# Cleaning your leather or vinyl seats tip



## AutomotiveRenewal (Sep 25, 2005)

I see so many interiors go to waste because the owners do not take care of what they have. A lot of the time I can bring back a faded interior with dirt and grime in the seat cracks as I call them. Here is a DIY tip that will cost you little compared to buying new seat skins. If you have faded or plain dirty leather or vinyl seats gather the following supplies. 
We use top of the line products in our line of business but to save you guys a few bucks I will give you this info. 
1) Simple Green cleaner
2) water in a spray bottle
3) clean dry rag
4) scotch pad
5) medium bristle scrub brush
6) vacuum if your seats have corn nuts and cracker crumbs  

Start off vacuuming out the crevices of the seat.
Spray down your back section of your seat and be ready to scrub right away. If you let simple green sit on the seat it spot dry fast. So scrub asap with your brush doing the full back section of the seat. Now take your water bottle and spray the back section again. this time take your scotch pad and scrub away and you will see the dirt and grime coming up. When your done doing the seat back dry it down with your cloth. Next repeat on the lower section of the seat and your seat if not already in poor poor condition before you started should be nice and clean now. If you still see cracks where dirt is trapped repeat the cleaning steps over that area. Your seat should be cleaner and the material will sometimes be smoother. 

*Disclaimer*: This DIY tip is and I am not responsible for any damage you may cause when doing this yourself. I dont know what damage you could posibally cause but everyone does things differently.


----------



## thestunts200sx (Jul 11, 2005)

nice disclaimer, lol.

I just use a tiny bit of car soap and water...simple green always works wonders though.

A good tip as well, is to use warm/hot water...not boiling, but fairly hot to help lift dirt/grime.
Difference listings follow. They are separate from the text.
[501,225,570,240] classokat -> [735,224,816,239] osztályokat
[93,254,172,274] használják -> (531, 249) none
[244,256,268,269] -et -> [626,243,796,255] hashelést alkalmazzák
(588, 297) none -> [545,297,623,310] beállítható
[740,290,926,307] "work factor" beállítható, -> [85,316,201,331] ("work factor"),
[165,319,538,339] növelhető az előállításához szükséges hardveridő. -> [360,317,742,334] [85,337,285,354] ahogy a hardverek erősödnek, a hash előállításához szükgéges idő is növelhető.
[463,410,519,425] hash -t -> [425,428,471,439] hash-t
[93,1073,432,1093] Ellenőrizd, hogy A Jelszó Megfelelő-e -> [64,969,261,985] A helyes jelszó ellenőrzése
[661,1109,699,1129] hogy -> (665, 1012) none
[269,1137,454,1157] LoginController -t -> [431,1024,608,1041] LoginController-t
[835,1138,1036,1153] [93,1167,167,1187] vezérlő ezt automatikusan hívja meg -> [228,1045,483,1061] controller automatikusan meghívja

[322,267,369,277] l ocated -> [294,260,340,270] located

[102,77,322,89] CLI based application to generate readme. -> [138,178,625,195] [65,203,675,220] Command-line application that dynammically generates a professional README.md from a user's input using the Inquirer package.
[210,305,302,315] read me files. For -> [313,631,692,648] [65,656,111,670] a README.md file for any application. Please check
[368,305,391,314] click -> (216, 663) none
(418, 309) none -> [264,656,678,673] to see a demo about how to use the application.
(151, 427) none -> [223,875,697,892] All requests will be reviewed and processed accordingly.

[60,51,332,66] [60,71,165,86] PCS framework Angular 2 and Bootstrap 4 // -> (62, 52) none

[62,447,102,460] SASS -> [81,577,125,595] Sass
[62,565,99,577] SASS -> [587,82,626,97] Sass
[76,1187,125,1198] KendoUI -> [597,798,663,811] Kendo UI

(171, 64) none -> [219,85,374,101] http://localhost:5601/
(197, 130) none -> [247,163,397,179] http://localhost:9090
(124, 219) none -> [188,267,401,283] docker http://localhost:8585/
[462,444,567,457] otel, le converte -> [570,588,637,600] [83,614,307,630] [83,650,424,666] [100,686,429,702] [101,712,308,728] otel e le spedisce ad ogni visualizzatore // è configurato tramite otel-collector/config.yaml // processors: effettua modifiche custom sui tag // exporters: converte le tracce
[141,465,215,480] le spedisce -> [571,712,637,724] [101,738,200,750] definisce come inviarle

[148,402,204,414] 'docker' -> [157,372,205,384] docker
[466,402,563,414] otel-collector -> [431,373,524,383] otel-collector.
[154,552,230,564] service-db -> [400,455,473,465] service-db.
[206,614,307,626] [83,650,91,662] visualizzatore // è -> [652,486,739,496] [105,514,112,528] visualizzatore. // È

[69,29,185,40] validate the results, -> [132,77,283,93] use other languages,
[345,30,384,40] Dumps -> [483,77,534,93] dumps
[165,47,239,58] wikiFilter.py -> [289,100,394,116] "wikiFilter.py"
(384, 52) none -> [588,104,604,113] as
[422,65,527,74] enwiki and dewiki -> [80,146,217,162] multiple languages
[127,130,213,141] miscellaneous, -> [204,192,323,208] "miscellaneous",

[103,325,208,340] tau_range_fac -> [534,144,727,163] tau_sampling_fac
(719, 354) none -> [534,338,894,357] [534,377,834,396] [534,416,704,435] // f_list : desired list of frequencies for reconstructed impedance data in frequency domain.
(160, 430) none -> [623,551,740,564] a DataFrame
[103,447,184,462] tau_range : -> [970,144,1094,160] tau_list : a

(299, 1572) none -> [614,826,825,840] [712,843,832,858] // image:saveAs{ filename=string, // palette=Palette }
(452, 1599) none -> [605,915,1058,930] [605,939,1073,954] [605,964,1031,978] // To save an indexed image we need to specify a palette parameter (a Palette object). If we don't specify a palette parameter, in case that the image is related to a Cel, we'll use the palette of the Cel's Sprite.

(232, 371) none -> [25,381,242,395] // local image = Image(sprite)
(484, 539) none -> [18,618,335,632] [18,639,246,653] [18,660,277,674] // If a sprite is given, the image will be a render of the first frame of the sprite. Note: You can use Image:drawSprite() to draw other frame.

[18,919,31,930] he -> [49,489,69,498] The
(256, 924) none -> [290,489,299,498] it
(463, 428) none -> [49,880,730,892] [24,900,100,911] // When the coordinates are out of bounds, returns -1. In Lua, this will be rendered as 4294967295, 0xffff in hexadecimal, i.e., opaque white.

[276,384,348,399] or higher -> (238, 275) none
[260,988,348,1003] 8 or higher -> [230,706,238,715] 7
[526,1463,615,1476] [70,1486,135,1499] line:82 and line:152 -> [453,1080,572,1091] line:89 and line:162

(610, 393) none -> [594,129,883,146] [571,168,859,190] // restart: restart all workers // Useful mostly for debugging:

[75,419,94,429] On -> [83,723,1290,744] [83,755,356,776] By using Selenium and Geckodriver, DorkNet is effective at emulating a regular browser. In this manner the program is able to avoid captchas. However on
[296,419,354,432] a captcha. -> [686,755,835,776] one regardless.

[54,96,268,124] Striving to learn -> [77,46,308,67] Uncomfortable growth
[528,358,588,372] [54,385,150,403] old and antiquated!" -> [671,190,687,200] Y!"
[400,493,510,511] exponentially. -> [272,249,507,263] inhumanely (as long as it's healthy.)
Also, for a cleaner finish, pull the seats outta the car so you dont spray all over the place if your the kinda person that isnt detail oriented.
And after you've wiped it down, spray again with just water, to fully "rinse" out any solvent/cleaner residue. And I usually wipe down with meguiars leather wipes....works really well, and keeps thing lasting longer.

Check out http://www.nissanforums.com/showthread.php?t=105715 for my interior shot ....and that was 4 to now coming on 5 years ago.


----------



## AutomotiveRenewal (Sep 25, 2005)

thestunts200sx said:


> nice disclaimer, lol.
> 
> I just use a tiny bit of car soap and water...simple green always works wonders though.
> 
> ...


yeah I added that disclaimer just so someone doesn't go doing it wrong and come back crying. Not like I needed to but you never know these days. good info you added. sweet seats.


----------